Exercise => Pick out every line of the material that contains the string "shift", treating uppercase and lowercase letters as different.

Stored items from a collection:
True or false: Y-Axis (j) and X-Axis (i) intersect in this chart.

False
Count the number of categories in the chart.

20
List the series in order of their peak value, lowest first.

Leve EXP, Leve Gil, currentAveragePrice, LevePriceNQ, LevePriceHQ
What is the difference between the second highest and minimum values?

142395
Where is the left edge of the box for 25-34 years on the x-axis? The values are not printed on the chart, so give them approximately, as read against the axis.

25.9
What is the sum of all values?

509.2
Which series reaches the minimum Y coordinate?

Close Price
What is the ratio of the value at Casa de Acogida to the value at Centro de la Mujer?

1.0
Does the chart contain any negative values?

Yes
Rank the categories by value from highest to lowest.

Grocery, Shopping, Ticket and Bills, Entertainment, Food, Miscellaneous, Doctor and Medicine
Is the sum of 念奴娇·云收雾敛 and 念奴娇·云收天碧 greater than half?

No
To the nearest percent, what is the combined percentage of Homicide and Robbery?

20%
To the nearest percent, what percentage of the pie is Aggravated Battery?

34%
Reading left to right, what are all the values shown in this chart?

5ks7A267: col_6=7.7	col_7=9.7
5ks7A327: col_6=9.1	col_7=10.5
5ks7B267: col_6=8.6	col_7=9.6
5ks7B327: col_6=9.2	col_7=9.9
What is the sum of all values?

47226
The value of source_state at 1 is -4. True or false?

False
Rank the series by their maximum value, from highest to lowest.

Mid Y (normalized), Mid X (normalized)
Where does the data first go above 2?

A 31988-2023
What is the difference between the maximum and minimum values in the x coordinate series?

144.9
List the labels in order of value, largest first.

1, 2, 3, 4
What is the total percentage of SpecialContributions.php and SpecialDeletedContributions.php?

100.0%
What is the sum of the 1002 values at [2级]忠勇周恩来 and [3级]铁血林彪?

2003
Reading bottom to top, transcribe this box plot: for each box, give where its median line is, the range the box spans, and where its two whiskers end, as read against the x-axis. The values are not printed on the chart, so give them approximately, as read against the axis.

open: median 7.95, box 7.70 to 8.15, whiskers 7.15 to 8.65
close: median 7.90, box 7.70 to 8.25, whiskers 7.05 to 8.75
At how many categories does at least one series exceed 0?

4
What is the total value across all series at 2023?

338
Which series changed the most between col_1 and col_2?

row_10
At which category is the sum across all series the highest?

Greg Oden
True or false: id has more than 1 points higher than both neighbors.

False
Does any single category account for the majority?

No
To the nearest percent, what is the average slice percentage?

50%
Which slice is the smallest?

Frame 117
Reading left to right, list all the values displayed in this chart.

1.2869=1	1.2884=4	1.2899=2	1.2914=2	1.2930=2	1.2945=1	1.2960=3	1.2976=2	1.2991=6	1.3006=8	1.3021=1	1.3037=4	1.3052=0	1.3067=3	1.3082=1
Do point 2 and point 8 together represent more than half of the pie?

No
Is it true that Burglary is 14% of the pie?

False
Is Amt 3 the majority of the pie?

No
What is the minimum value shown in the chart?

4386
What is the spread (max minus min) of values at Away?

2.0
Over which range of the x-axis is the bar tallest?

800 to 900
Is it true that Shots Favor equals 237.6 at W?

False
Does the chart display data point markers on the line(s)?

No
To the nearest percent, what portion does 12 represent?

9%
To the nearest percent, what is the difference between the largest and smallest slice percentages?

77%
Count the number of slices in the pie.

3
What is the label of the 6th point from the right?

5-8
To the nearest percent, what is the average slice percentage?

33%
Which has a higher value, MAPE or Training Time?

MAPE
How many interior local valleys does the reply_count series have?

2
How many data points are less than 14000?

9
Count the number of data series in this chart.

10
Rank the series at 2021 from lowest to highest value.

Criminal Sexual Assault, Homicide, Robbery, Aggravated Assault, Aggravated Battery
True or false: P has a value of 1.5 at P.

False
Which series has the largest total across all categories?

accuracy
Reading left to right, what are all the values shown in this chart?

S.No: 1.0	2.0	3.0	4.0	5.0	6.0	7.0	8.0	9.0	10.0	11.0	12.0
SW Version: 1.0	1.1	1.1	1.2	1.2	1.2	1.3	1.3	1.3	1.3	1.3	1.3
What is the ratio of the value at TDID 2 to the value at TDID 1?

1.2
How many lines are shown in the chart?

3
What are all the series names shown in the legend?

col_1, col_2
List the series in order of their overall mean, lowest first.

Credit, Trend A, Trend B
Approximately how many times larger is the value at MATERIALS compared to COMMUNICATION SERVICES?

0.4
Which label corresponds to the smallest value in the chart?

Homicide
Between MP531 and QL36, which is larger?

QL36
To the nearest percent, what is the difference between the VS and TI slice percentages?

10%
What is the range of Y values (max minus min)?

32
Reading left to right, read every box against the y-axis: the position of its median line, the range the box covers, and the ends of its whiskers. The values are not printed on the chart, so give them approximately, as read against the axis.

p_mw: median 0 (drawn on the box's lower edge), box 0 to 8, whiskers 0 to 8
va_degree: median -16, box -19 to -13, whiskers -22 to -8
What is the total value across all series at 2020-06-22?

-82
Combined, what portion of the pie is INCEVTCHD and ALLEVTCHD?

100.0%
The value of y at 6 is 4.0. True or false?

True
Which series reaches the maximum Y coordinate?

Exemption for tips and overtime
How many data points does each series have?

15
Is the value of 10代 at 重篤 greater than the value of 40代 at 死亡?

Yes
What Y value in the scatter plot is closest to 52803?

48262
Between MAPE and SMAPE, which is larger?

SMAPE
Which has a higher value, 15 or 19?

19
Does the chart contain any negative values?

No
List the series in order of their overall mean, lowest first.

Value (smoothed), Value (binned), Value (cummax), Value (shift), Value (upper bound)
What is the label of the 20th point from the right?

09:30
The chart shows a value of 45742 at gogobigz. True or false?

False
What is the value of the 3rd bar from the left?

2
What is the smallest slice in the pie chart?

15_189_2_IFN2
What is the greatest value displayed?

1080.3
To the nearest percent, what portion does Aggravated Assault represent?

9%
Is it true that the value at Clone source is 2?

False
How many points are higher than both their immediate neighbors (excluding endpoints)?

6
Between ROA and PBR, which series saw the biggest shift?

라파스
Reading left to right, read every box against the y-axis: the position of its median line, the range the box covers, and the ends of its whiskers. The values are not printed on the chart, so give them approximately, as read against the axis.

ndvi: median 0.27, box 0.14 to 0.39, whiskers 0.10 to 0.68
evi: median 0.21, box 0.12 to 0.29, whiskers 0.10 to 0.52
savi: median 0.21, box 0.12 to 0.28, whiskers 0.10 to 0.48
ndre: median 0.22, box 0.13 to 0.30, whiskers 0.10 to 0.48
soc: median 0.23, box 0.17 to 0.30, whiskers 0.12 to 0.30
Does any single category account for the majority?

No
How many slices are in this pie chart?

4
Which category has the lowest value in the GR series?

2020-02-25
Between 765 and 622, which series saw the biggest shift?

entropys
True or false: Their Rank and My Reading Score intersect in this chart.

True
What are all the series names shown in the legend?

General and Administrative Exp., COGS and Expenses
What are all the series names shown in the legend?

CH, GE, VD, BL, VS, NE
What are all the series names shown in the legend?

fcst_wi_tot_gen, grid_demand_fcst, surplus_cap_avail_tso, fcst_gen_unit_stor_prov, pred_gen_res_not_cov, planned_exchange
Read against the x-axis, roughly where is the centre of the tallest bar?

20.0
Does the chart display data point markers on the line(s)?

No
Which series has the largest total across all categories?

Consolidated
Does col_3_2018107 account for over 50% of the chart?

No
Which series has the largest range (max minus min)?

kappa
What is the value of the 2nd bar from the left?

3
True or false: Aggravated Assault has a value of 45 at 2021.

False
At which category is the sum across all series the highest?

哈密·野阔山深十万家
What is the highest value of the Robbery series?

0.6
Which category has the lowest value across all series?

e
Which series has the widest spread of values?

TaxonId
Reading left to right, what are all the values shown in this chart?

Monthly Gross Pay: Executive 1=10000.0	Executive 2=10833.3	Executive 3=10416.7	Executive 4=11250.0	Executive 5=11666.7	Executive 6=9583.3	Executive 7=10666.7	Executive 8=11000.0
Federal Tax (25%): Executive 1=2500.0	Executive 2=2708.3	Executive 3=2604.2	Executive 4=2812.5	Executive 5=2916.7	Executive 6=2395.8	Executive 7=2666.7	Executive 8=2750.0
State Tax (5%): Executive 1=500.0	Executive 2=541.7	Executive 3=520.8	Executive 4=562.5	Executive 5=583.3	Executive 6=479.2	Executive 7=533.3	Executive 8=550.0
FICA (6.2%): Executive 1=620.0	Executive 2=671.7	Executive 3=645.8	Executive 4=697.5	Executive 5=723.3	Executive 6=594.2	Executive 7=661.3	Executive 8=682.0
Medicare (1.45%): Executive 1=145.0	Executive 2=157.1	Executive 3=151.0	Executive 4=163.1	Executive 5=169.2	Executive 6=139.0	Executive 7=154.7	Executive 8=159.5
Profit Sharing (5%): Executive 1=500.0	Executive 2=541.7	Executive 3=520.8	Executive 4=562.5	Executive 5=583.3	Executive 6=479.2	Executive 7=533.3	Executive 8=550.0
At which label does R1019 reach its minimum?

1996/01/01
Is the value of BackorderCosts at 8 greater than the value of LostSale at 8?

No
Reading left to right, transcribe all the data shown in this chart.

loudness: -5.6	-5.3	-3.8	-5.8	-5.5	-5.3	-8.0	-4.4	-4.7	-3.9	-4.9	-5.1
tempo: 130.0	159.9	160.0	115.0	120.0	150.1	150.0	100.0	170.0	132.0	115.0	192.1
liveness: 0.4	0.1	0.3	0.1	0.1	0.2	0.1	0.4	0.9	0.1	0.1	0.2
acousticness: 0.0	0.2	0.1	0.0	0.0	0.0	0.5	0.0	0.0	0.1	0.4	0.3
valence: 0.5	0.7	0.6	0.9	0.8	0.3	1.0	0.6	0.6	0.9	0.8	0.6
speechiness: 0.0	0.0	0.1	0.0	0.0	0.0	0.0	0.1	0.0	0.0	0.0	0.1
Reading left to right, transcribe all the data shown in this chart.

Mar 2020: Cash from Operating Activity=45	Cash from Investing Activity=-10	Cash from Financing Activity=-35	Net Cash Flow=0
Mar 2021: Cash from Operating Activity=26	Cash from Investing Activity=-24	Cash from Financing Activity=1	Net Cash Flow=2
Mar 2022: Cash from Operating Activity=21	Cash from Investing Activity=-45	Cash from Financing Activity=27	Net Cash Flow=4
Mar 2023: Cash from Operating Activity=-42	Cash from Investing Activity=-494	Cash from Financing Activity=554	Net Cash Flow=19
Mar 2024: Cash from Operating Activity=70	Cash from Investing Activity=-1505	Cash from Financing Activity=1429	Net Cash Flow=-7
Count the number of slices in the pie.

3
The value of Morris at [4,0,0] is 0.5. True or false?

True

Output =>
Value (smoothed), Value (binned), Value (cummax), Value (shift), Value (upper bound)
Between ROA and PBR, which series saw the biggest shift?
Between 765 and 622, which series saw the biggest shift?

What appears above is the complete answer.